Aile hekimi Bünyamin Yeşilyurt, Gazzelilerin aylardır, İsrail'in saldırıları altında yaşam mücadelesi verdiğini ve saldırılarda binlerce masumun hayatını kaybettiğini hatırlatarak "Artık zaman Müslümanım diyen insan için eskisi gibi değil. Müslümanın rutini; dünyalık işlerini yerine getirirken ibadetlerini eda edip kenara çekilmek değil. Zaten Müslümanım diyen kimsenin hayatı bundan yaklaşık 2 yıl öncesi gibi olmamalı. Cennet ne güzel yer değil mi? Okuduğumuz, merak ettiğimiz, gitmek istediğimiz, çeşitlerle dolu masalarımızda yemek yerken, sıcak evimizde rahat yatağımızda yatarken talip olduğunuz cennet... Tüm imkansızlıkların içerisinde, zalimle göğüs göğüse çarpışarak şehit düşen şerefli Gazzeli kardeşlerimizin de, canlarını, mallarını ve evlatlarını bu yolda feda ederek talip olduğu yer... Evet, onlarla aynı cennete talibiz...Yetmiyormuş gibi onların hallerine de seyirciyiz. Haftalardır yapabildiğimiz ne varsa yapmaya çalışıyoruz. Bu hafta da bu meydandayız. Bakmaya çekindiğimiz aç bedenleri hala günbegün artarak görüyoruz. Bakınca sayılabilen kemiklere, kucaklarında yavrularının eriyişini izleyen annelere, doğum belgesini alıp eve giderken evlatlarının yaşamına son verildiğini öğrenen babalara, tek başına korkmadan adımlarını şehadete atan insanlara şahit oluyoruz. Canlı yayında soykırım izliyoruz" şeklinde konuştu.

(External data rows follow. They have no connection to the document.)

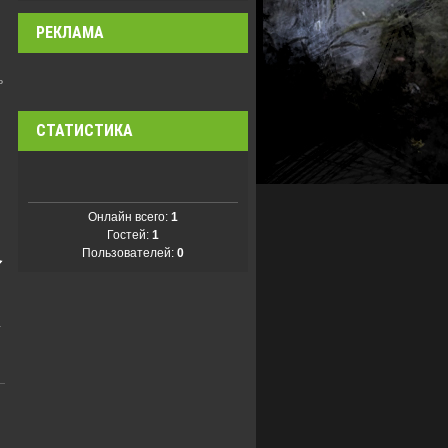
РЕКЛАМА
ь
СТАТИСТИКА
Онлайн всего:
1
Гостей:
1
Пользователей:
0
-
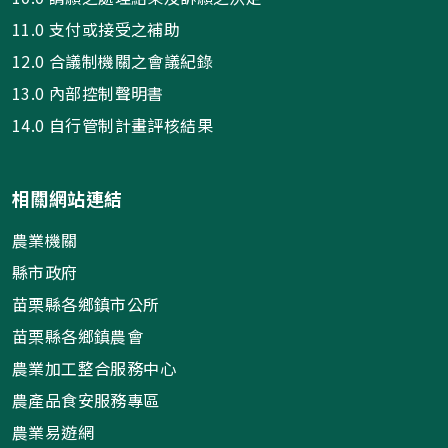
11.0 支付或接受之補助
12.0 合議制機關之會議紀錄
13.0 內部控制聲明書
14.0 自行管制計畫評核結果
相關網站連結
農業機關
縣市政府
苗栗縣各鄉鎮市公所
苗栗縣各鄉鎮農會
農業加工整合服務中心
農產品食安服務專區
農業易遊網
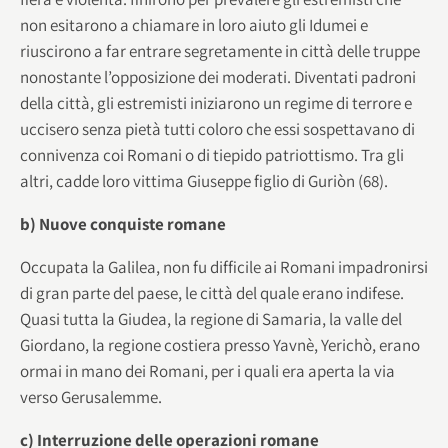
non esitarono a chiamare in loro aiuto gli Idumei e
riuscirono a far entrare segretamente in città delle truppe
nonostante l’opposizione dei moderati. Diventati padroni
della città, gli estremisti iniziarono un regime di terrore e
uccisero senza pietà tutti coloro che essi sospettavano di
connivenza coi Romani o di tiepido patriottismo. Tra gli
altri, cadde loro vittima Giuseppe figlio di Guriòn (68).
b) Nuove conquiste romane
Occupata la Galilea, non fu difficile ai Romani impadronirsi
di gran parte del paese, le città del quale erano indifese.
Quasi tutta la Giudea, la regione di Samaria, la valle del
Giordano, la regione costiera presso Yavnè, Yerichò, erano
ormai in mano dei Romani, per i quali era aperta la via
verso Gerusalemme.
c) Interruzione delle operazioni romane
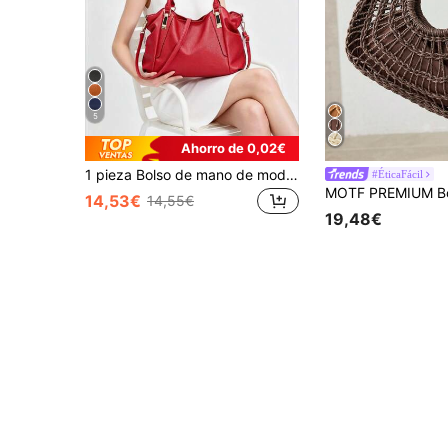
5
Ahorro de 0,02€
1 pieza Bolso de mano de moda casual de color rojo sólido y de alta gama, hecho de PU, adecuado para el trabajo, la oficina y la vida diaria
#ÉticaFácil
14,53€
14,55€
19,48€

"Canlı yayında soykırım izliyoruz"
Yeşilyurt haftalardır yapabildiğimiz ne varsa yapmaya çalıştıklarını ifade ederek, "Bu hafta da bu meydandayız. Bakmaya çekindiğimiz aç bedenleri hala günbegün artarak görüyoruz. Bakınca sayılabilen kemiklere, kucaklarında yavrularının eriyişini izleyen annelere, doğum belgesini alıp eve giderken evlatlarının yaşamına son verildiğini öğrenen babalara, tek başına korkmadan adımlarını şehadete atan insanlara şahit oluyoruz. Canlı yayında soykırım izliyoruz. Biliyoruz ki üstün gelecek olan Filistinlilerdir, gevşeklik göstermeyelim, üzülmeyelim. Çünkü eğer inanmışsak üstün gelecek olan bizleriz. Ümitsiz değiliz ama gayretimiz de yeterli değil. Bir, iki, üç yıl öncesine dayanan bir mevzu olmadığını çok iyi biliyoruz. Her intifadada ezgiler yazıyoruz, şiirler okuyoruz, sloganlar atıyoruz. Ama ellerimizi onlarla birleştiremiyoruz, Hanzalanın yüzünü de döndüremedik. Bundan tam 25 yıl önce babasının yanında şehit edilen Muhammed Durra’yı hepimiz biliyoruz, dünya o zaman ona şahit olmuştu, şimdi 25 yıl sonra bugün, adı farklı olsa da bir sürü çocuğumuzu katledişini yine dünyayla birlikte izliyoruz. " dedi.
Konuşmanın ardından katılımcılar İsrail'in saldırıları nedeniyle Filistin'de hayatını kaybedenler için dua etti.